I know that God has provided for us through the prayers, and acts of kindness from those around us.
It is tough when your life isn’t yours alone. The worry comes on strong when everyone is taken into consideration. When denial is denied and sober realities have to be accounted for and faced, face down is a good choice. Faith bears its substance during these times as you so poignantly put into words. The great trifecta of faith, hope, and love wait like a stool to rest on again and again. Prayers.
Oh Ann–I feel for you, and have known that same uncertainty. God IS our refuge. I love Psalms 57:1-3 that says: “O God, have pity, for I am trusting you! I will hide beneath the shadow of Your wings until this storm is past. I will cry to the God of heaven who does such wonders for me. He will send down help from heaven to save me, because of His love and His faithfulness.” I will be praying for you, Ralph, and your WHOLE family. Love, Carole
Ann I just posted a word that the Holy Spirit spoke to me for my friends – fear not. Trust God, speak His word over your circumstances. May the Lord carry you through this time.

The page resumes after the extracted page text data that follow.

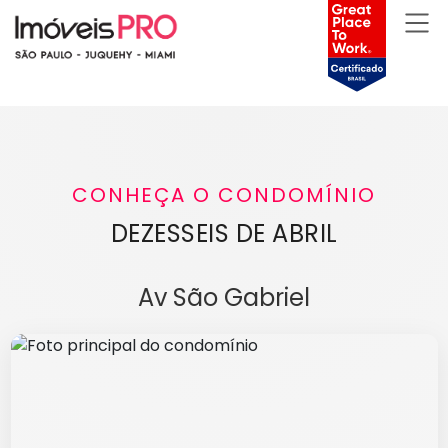
CONHEÇA O CONDOMÍNIO
DEZESSEIS DE ABRIL
Av São Gabriel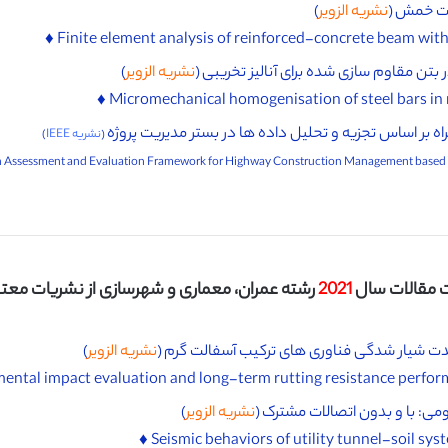
تحت خمش (
نشریه الزویر
)
ن مقاوم سازی شده برای آنالیز تخریبی (
نشریه الزویر
)
ه بر اساس تجزیه و تحلیل داده ها در بستر مدیریت پروژه
(
نشریه IEEE
)
 مقالات سال
2021
رشته عمران، معماری و شهرسازی از نشریات معتبر I
دت شیار شدگی فناوری های ترکیب آسفالت گرم (
نشریه الزویر
)
ی: با و بدون اتصالات مشترک (
نشریه الزویر
)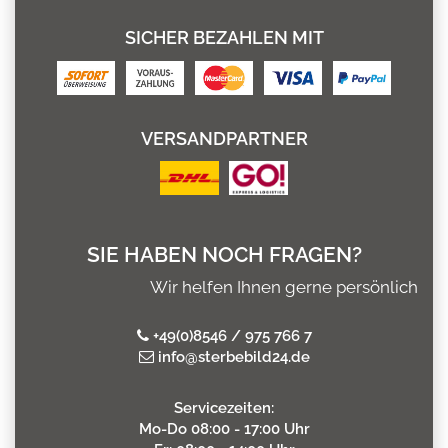
SICHER BEZAHLEN MIT
VERSANDPARTNER
SIE HABEN NOCH FRAGEN?
Wir helfen Ihnen gerne persönlich
+49(0)8546 / 975 766 7
info@sterbebild24.de
Servicezeiten:
Mo-Do 08:00 - 17:00 Uhr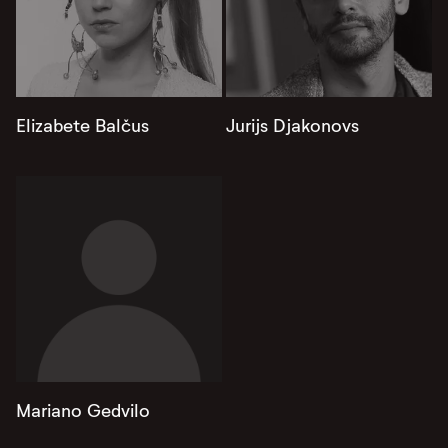
Elizabete Balčus
Jurijs Djakonovs
Mariano Gedvilo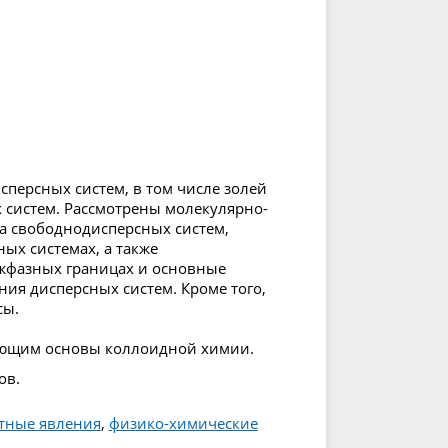
персных систем, в том числе золей
х систем. Рассмотрены молекулярно-
ва свободнодисперсных систем,
ых системах, а также
жфазных границах и основные
ия дисперсных систем. Кроме того,
сы.
чающим основы коллоидной химии.
ов.
тные явления
,
физико-химические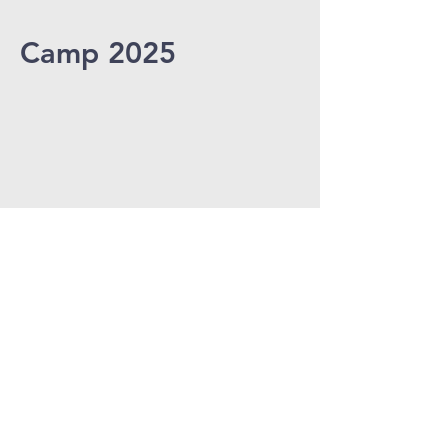
Camp 2025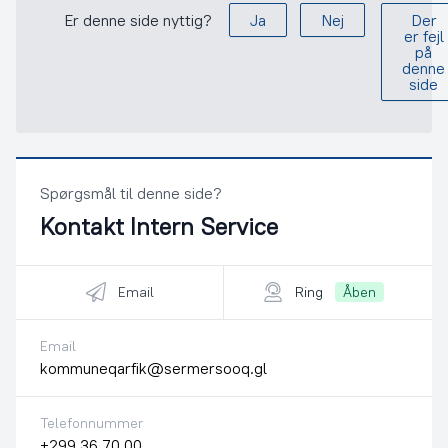
Er denne side nyttig?
Ja
Nej
Der
er fejl
på
denne
side
Spørgsmål til denne side?
Kontakt
Intern Service
Email
Ring
Åben
Email
kommuneqarfik@sermersooq.gl
Telefonnummer
+299 36 70 00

One of the best and most important sayings I have ever heard is “Don’t cross a bridge before you get to it.” We never know what tomorrow will bring, so all we can do is take it one day at a time. Live today and in the meantime God will be working on tomorrow.
Pam Ethington said:
I love following your blog. I hope you get some good news. I know you’re a stranger to me, but you’re in my thoughts often.
My prayers are with you, Ann, for you and Ralph to make it through this medical crisis with the Lord’s guidance, and to find peace and happiness as you make it through. Happy New Year! ❤
Thank you so much for your visit to my blog and for the like which link me to your blog. More of God’s blessings to you in the name of Jesus Christ.